• [ABOUT THIS TASK]: Beneath this line are the data; copy exactly the part of them that opens with the line containing "272 410 1009" and closes with the line containing "63 403 1770", and only that part.

*** Opening of DATA TO USE ***

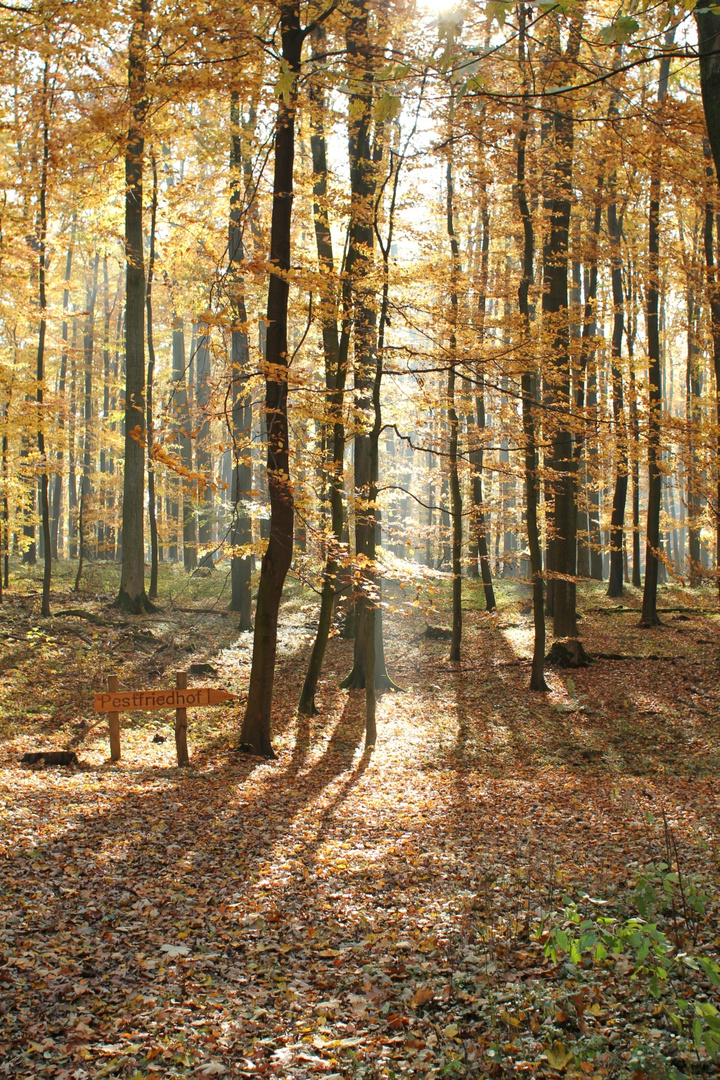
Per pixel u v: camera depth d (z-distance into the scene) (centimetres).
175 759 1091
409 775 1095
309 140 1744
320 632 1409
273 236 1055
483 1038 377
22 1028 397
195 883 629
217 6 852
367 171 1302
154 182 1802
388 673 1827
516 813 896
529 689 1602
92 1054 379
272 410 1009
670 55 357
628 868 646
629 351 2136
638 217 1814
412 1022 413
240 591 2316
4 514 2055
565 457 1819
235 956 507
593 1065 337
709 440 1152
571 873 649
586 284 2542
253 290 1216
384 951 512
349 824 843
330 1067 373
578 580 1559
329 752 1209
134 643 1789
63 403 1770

*** Close of DATA TO USE ***
*** Opening of DATA TO USE ***

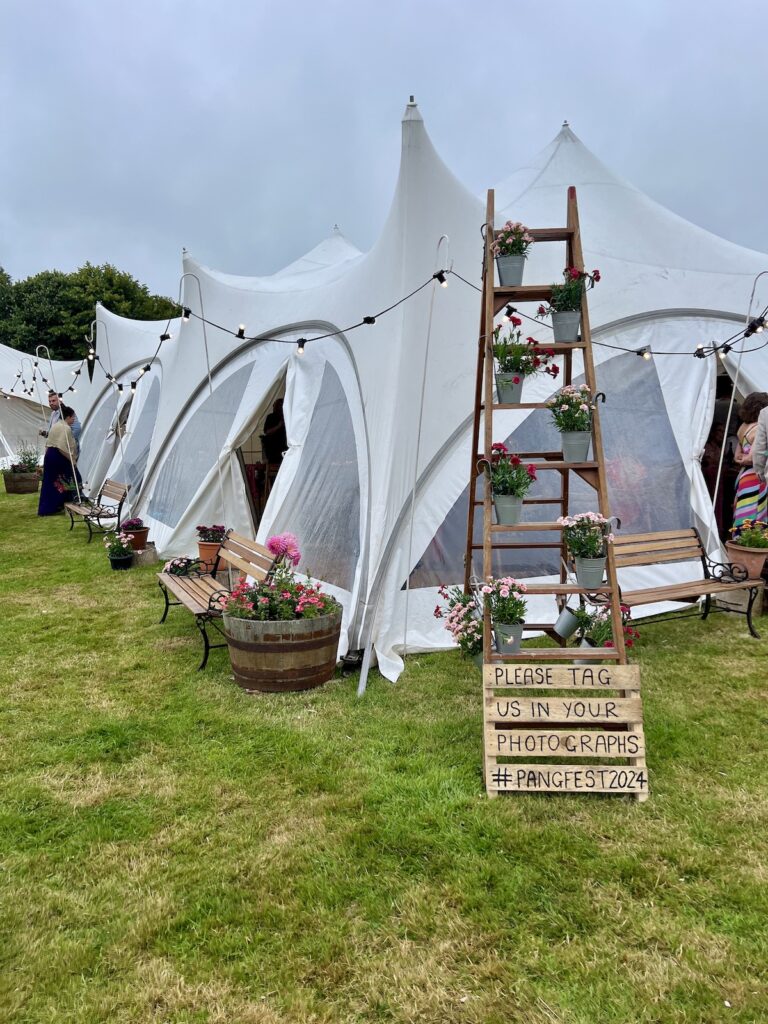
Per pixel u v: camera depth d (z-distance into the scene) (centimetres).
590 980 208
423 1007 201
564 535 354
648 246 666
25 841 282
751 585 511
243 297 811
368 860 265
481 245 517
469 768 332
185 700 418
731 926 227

*** Close of DATA TO USE ***
*** Opening of DATA TO USE ***

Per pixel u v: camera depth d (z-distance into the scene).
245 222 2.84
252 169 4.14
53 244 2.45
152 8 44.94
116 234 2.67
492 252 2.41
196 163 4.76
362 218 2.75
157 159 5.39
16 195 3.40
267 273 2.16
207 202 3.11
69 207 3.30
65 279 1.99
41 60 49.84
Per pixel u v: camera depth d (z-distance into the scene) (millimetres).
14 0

*** Close of DATA TO USE ***

• [COMPLETED TASK]:
272 410 1009
670 55 357
628 868 646
629 351 2136
638 217 1814
412 1022 413
240 591 2316
4 514 2055
565 457 1819
235 956 507
593 1065 337
709 440 1152
571 873 649
586 284 2542
253 290 1216
384 951 512
349 824 843
330 1067 373
578 580 1559
329 752 1209
134 643 1789
63 403 1770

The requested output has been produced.